Canada’s “most technologically advanced” aquaculture wellboat docked in Victoria Feb. 9 after a long journey from Norway.
Grieg Seafood’s newest vessel, the Ronja Islander, completed construction in Norway in late 2019, and was custom built by Sølvtrans to address some of B.C.’s salmon farming challenges, including sea lice and safe fish handling during live transfers to farms.
“We designed the Ronja Islander using input from our stakeholders and Indigenous partners. We heard some of their concerns around salmon farming in BC and turned those concerns into solutions when we built the vessel,” Dean Trethewey, Seawater Production Director at Grieg Seafood BC, said in a press release. Trethewey led the wellboat project.
“The transfer of sea lice from wild fish to farmed fish is an ongoing issue for our industry and for British Columbians who are concerned for wild salmon migrating by our farms, and this wellboat is here to help with that,” Trethewey said. “In addition to its state-of-the-art removal treatments for sea lice, the process features 100 per cent capture of the detached lice which will be disposed on land. This is important to us and to wild salmon.”
The vessel’s arrival comes on the heels of last week’s announcement out of Norway that Greig BC’s parent company, Grieg Seafood ASA, is growing its Canadian operations to now include the province of Newfoundland & Labrador.
“It’s exciting to see Grieg Seafood ASA investing in both the west and east coasts of Canada, with this wellboat the latest investment in our B.C. operations,” says Trethewey. “This just shows how confident Grieg Seafood is in the growth of our company and the growth of aquaculture in Canada.”

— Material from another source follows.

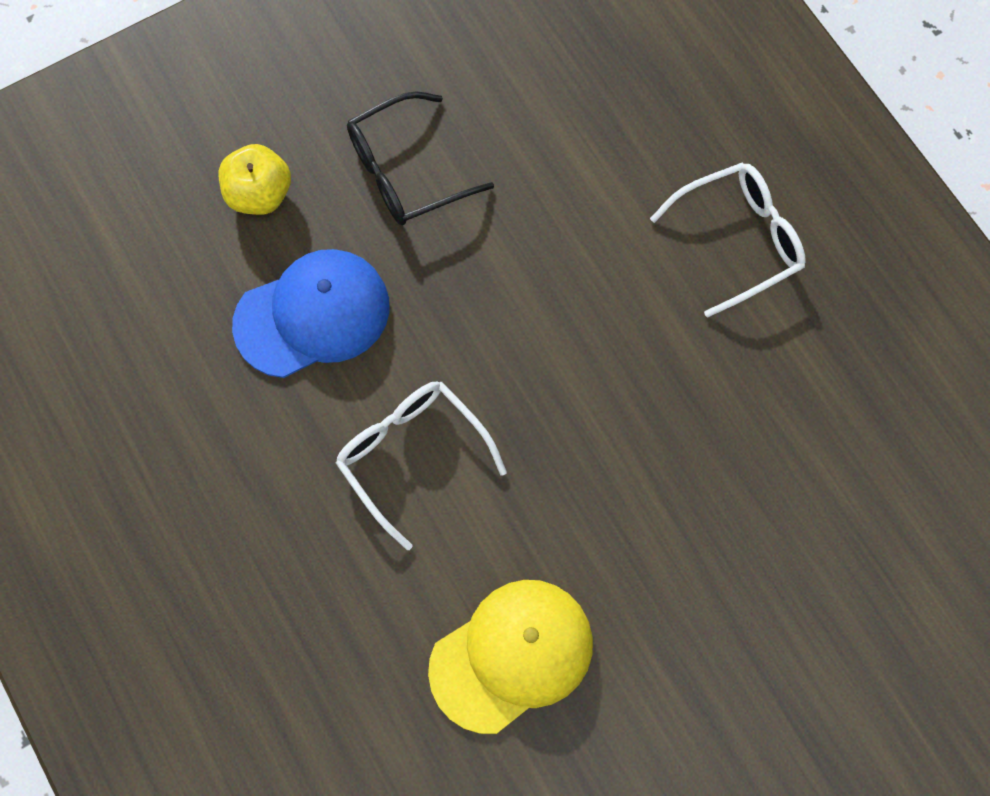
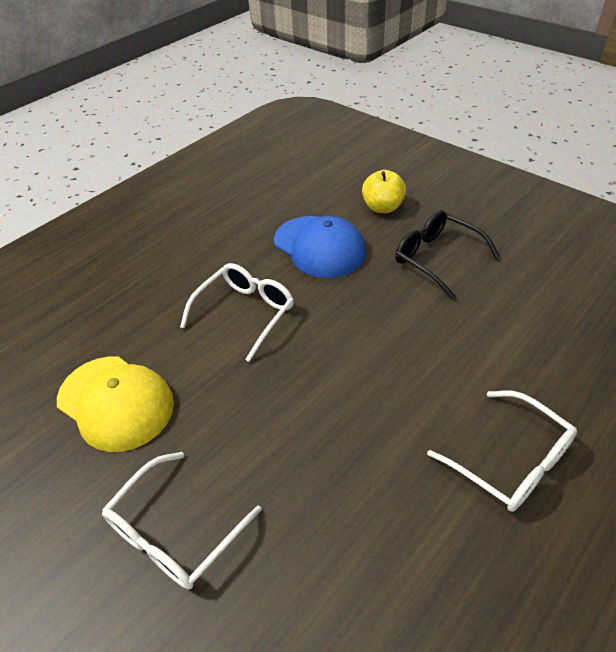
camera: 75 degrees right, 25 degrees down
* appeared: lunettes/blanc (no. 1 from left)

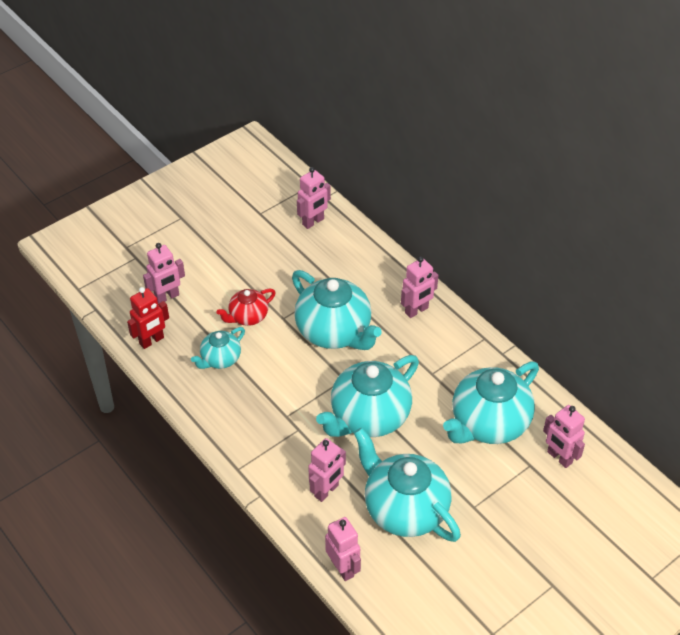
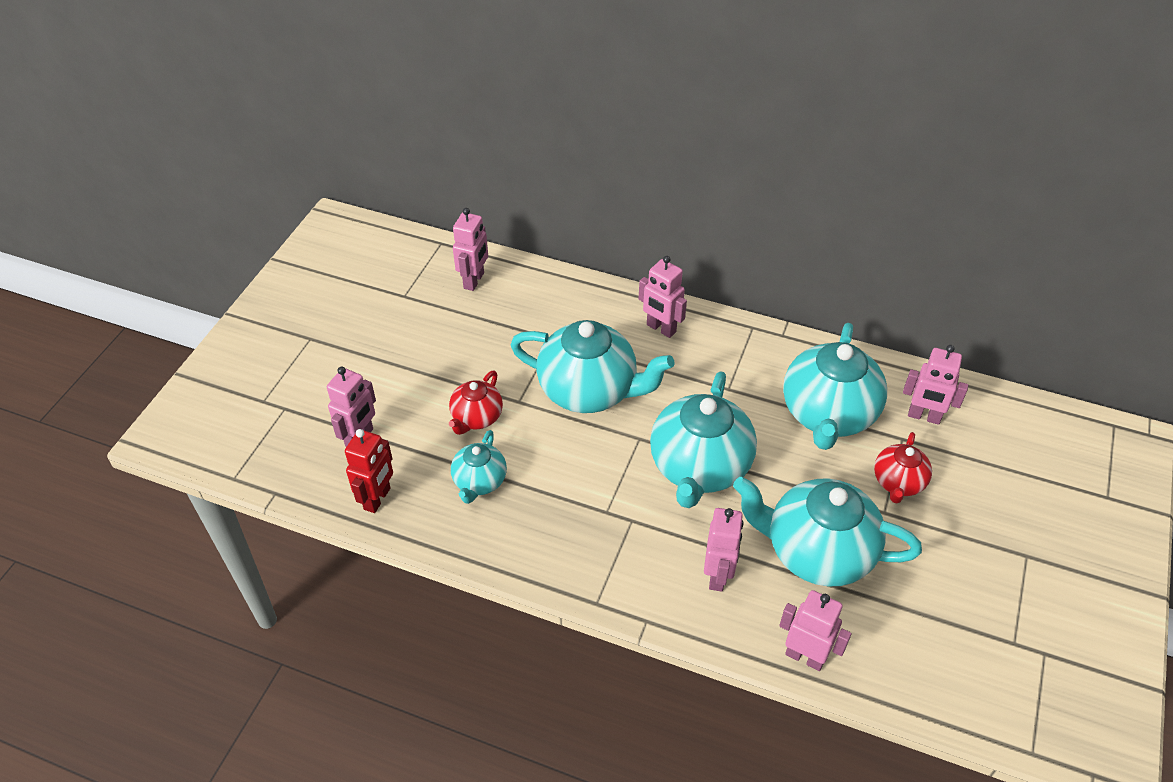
camera: 30 degrees left, 0 degrees up
* spun: robot/rose (no. 5 from left in the first image) 105 degrees clockwise
* appeared: théière/rouge (no. 2 from left)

The CAN $40 million wellboat will operate on both coasts of Vancouver Island, servicing 16 of Grieg Seafood’s salmon farms.
The Ronja Islander features what the company is calling “the world’s most advanced fish-handling technology” during both treatments and live transfers to reduce stress for the salmon. New technology also ensures that in the rare event that any wild fish are captured during fish transfers, they will be separated from the farmed salmon and safely released back into the ocean.
“Sea lice treatment is a critical feature of the Ronja Islander, but the overall improvement in salmon welfare for both farmed and wild fish that the boat handles is just as important,” Trethewey says. “We are always looking for ways to do and be better, and this vessel is not only the result of new technological advances in aquaculture – it’s the result of listening to the concerns of our partners and those who call B.C.’s coast home.”
This spring, the artwork of Kwakwaka’wakw artist Patrick Hunt will be installed on the bow and stack of the Ronja Islander. The Salmon Princess was designed specifically for the vessel, inspired by a combination of the company’s Norwegian roots and the importance of salmon to B.C.’s coast.
“Including Indigenous culture in the design of the vessel was important to us, and we are grateful to collaborate with Patrick Hunt in this process,” said Marilyn Hutchinson, Director of Indigenous & Community Relations at Grieg. “The Ronja Islander will be working in the traditional territories of many coastal Nations, and we hope this art initiative can convey how much Grieg respects the inclusion of First Nations in our operations.”
The Ronja Islander left Victoria last week to begin operations on Grieg’s west coast farms. One of its first duties will be to work at Grieg’s first Aquaculture Stewardship Council-certified farms in Nootka Sound.